Show all lines from the data that include the word "Português".

--- Excerpted data Enclosed Below ---

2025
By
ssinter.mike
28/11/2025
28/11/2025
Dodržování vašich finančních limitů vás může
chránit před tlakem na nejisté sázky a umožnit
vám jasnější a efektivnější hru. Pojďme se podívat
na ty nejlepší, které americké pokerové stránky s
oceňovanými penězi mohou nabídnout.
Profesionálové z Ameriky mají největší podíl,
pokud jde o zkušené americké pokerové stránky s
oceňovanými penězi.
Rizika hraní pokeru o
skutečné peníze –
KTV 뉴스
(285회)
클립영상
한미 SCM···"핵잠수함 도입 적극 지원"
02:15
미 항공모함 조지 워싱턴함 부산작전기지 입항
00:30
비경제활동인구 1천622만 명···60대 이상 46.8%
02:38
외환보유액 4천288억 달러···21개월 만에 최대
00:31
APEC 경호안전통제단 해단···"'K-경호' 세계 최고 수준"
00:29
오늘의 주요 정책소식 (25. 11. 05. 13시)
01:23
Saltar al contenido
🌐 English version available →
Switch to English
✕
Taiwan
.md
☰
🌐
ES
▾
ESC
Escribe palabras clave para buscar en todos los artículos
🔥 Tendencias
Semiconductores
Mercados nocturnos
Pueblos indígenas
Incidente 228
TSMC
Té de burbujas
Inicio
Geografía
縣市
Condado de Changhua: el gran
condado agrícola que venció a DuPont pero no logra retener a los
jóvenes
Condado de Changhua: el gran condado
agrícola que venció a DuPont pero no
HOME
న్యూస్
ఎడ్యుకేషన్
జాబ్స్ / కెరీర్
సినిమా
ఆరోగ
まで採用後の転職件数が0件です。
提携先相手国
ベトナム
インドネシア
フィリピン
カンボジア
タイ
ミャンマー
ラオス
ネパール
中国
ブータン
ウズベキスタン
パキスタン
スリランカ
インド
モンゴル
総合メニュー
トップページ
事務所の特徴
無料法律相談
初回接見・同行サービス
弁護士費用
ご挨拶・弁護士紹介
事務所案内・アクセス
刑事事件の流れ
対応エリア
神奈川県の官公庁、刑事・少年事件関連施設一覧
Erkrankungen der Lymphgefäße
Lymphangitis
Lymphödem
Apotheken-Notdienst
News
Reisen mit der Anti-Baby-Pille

--- End of Enclosed Excerpted data ---
--- Excerpted data Enclosed Below ---

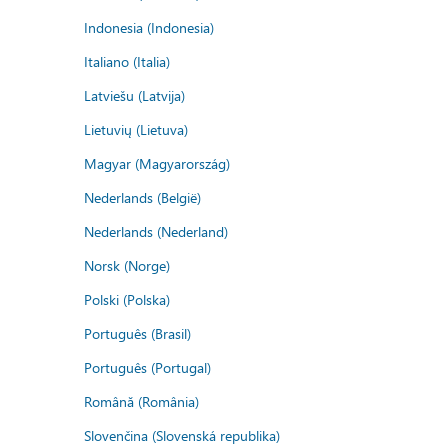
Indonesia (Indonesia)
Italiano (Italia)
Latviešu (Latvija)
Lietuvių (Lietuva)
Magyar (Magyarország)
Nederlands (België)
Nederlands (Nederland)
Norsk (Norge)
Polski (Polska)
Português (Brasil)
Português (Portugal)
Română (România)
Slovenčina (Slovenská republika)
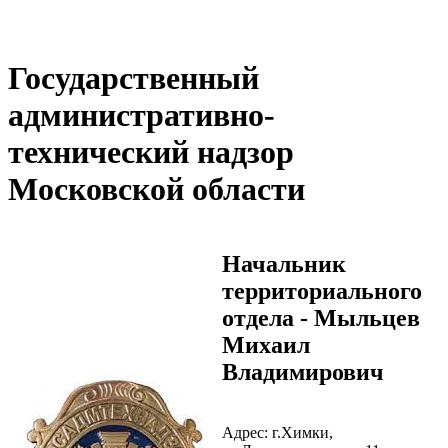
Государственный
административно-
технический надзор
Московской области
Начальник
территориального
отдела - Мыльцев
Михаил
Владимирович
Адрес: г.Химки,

--- End of Enclosed Excerpted data ---
--- Excerpted data Enclosed Below ---

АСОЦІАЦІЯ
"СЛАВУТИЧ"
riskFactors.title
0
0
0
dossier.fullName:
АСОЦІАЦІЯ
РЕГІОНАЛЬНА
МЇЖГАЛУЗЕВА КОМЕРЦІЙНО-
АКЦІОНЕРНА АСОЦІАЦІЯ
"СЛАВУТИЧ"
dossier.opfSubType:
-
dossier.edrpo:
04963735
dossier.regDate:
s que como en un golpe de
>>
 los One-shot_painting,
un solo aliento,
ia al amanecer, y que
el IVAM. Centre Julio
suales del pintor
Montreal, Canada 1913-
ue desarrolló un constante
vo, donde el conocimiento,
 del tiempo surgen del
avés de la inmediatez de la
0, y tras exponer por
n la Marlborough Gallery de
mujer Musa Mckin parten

--- End of Enclosed Excerpted data ---

| Output |
Português (Brasil)
Português (Portugal)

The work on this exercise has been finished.